Task to carry out: Keep every line of the data below that has the string "paraffin" and present those lines.

Given data:
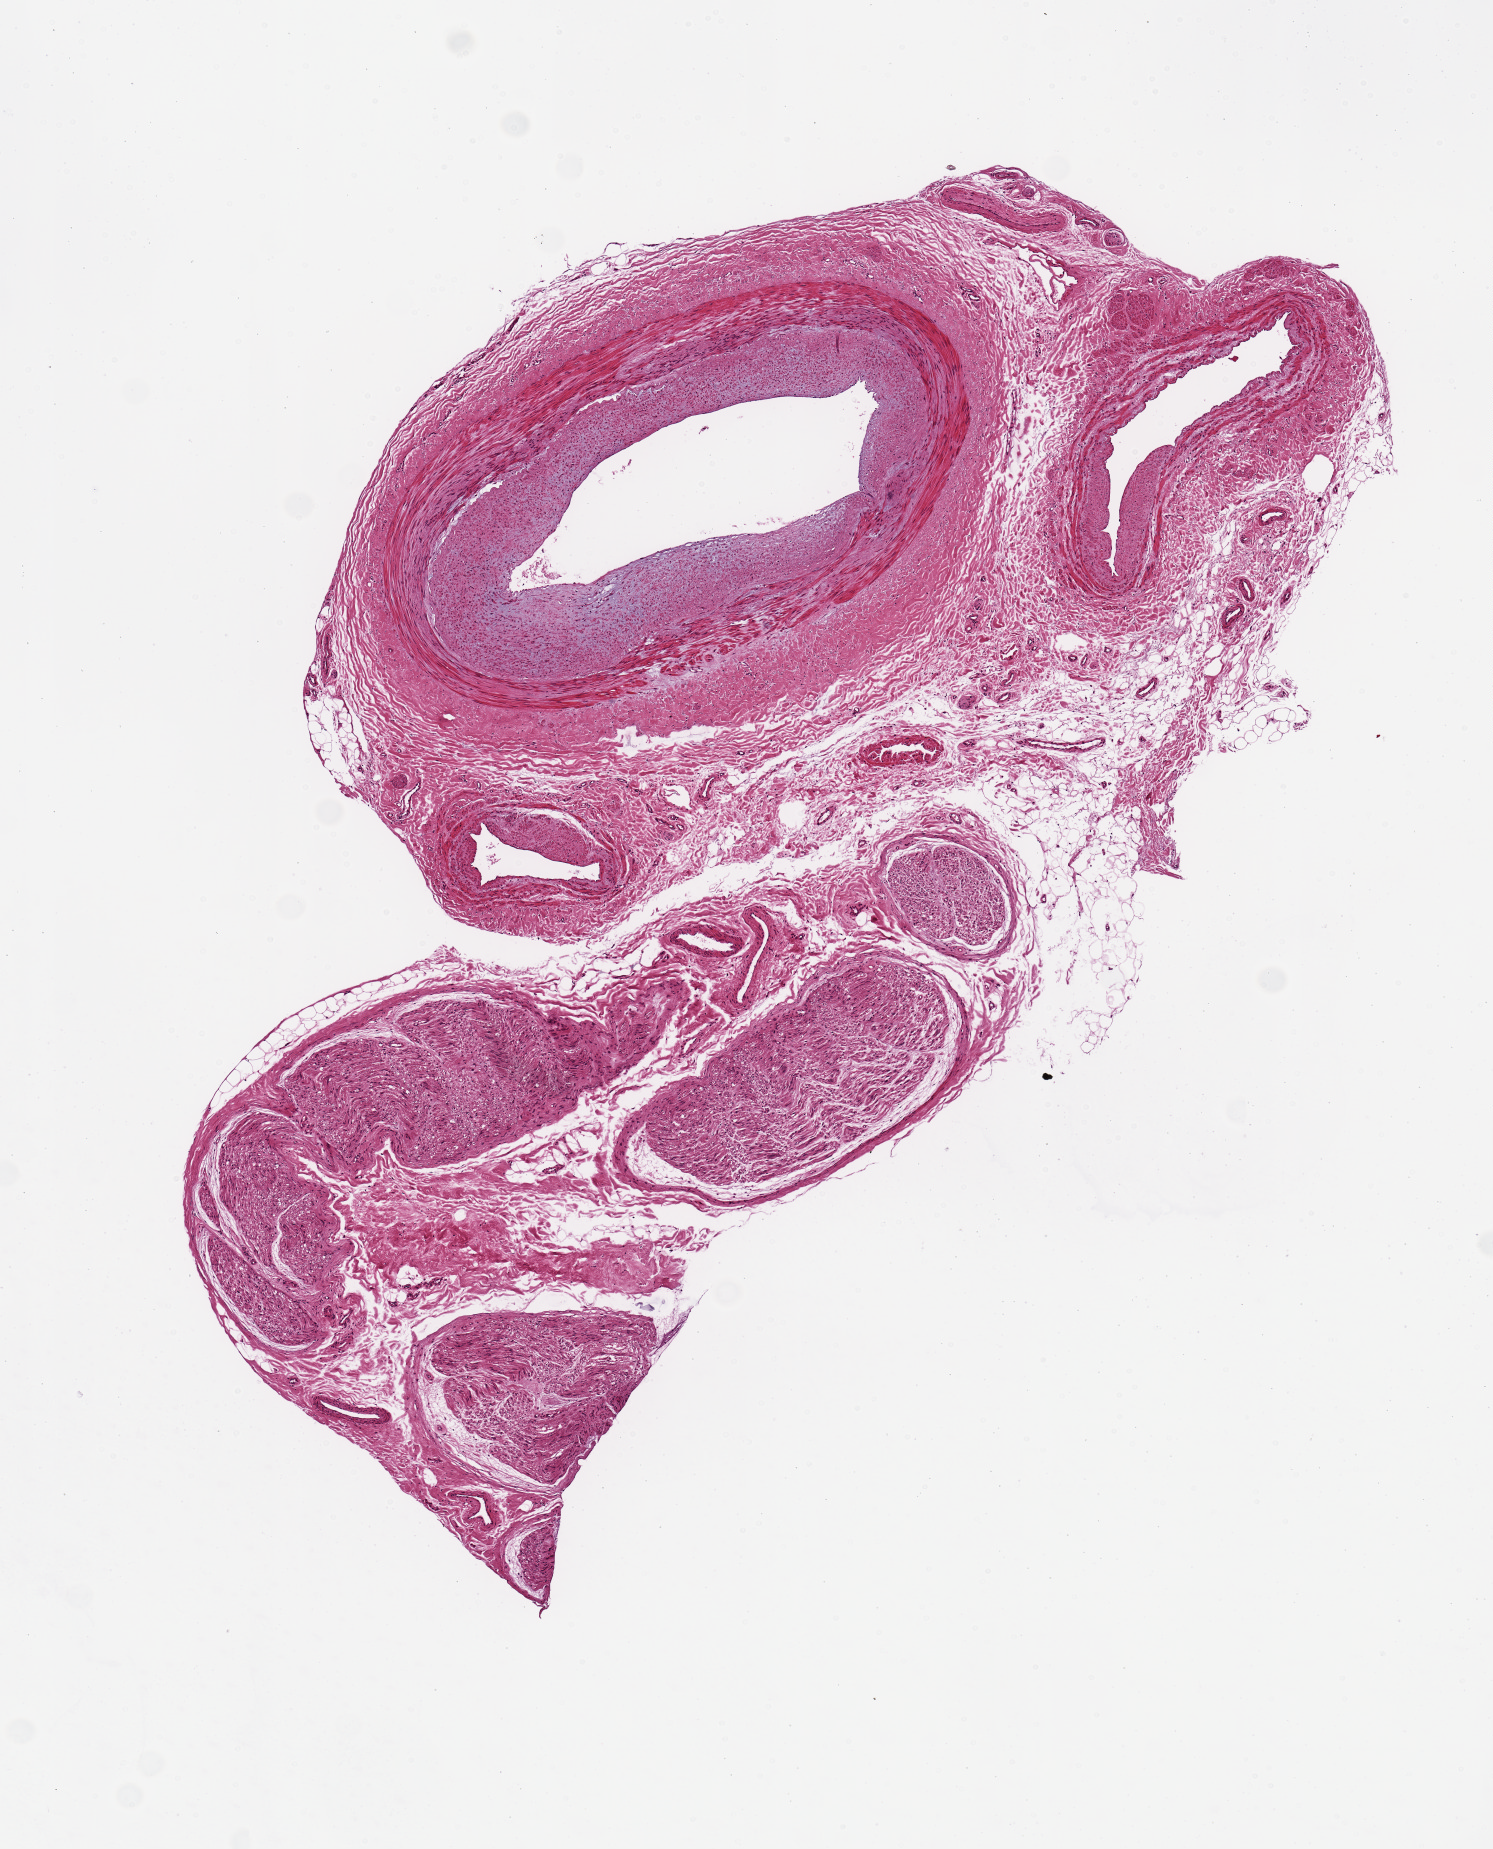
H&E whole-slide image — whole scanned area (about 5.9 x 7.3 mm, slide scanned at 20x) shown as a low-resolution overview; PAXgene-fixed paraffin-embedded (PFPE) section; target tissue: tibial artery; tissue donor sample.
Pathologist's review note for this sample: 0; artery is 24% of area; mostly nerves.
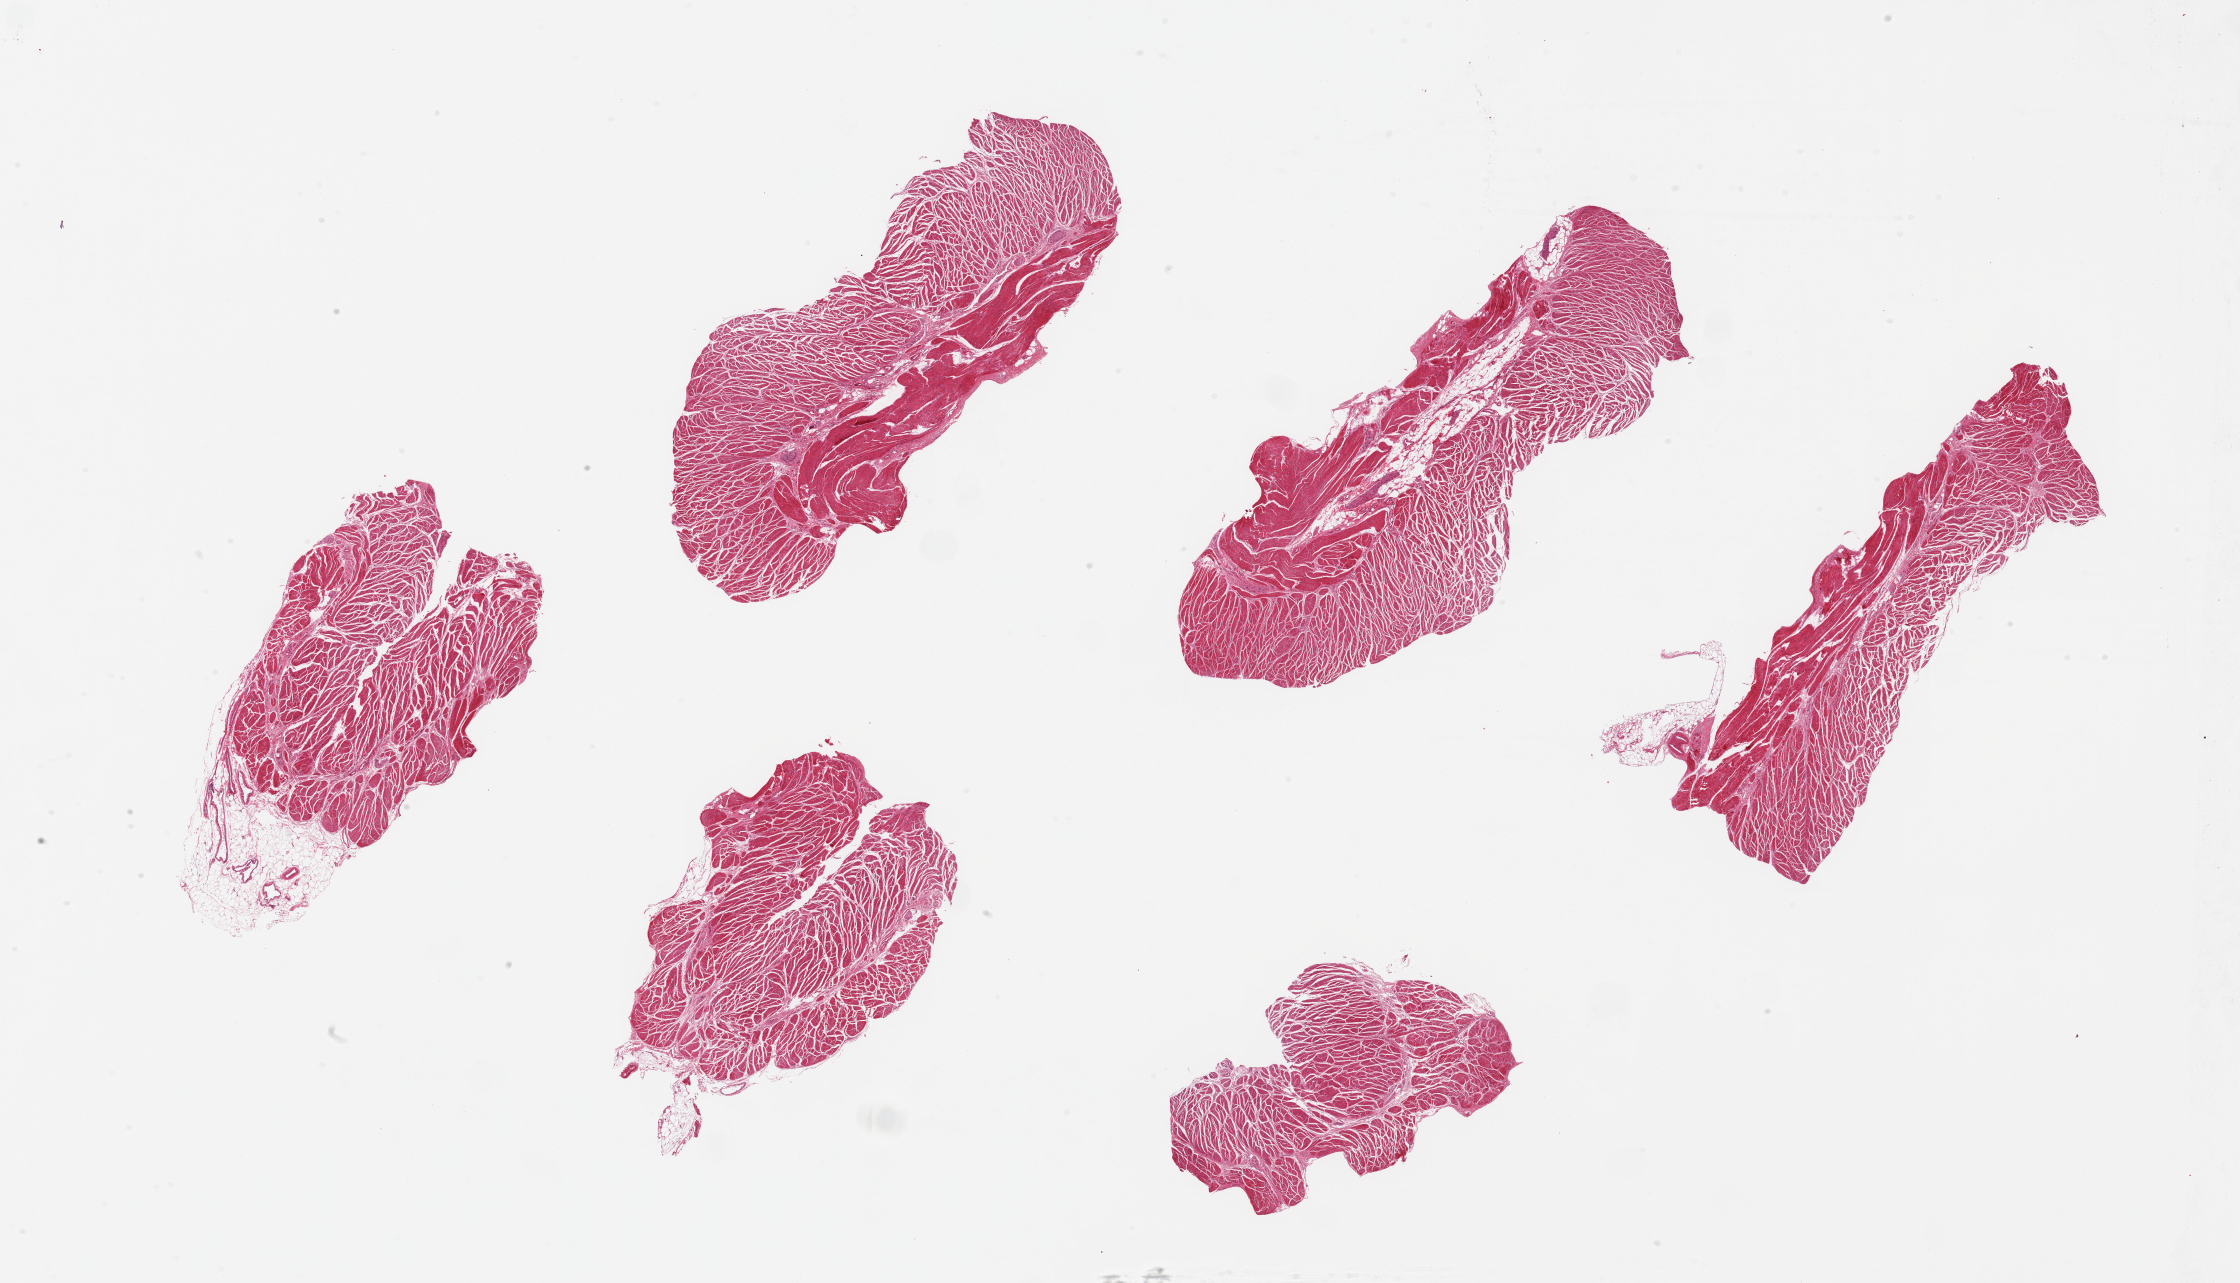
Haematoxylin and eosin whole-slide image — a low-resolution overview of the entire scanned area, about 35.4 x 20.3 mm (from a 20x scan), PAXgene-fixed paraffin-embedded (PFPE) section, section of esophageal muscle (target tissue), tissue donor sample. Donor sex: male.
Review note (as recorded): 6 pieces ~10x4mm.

Solution to this task:
H&E whole-slide image — whole scanned area (about 5.9 x 7.3 mm, slide scanned at 20x) shown as a low-resolution overview; PAXgene-fixed paraffin-embedded (PFPE) section; target tissue: tibial artery; tissue donor sample.
Haematoxylin and eosin whole-slide image — a low-resolution overview of the entire scanned area, about 35.4 x 20.3 mm (from a 20x scan), PAXgene-fixed paraffin-embedded (PFPE) section, section of esophageal muscle (target tissue), tissue donor sample. Donor sex: male.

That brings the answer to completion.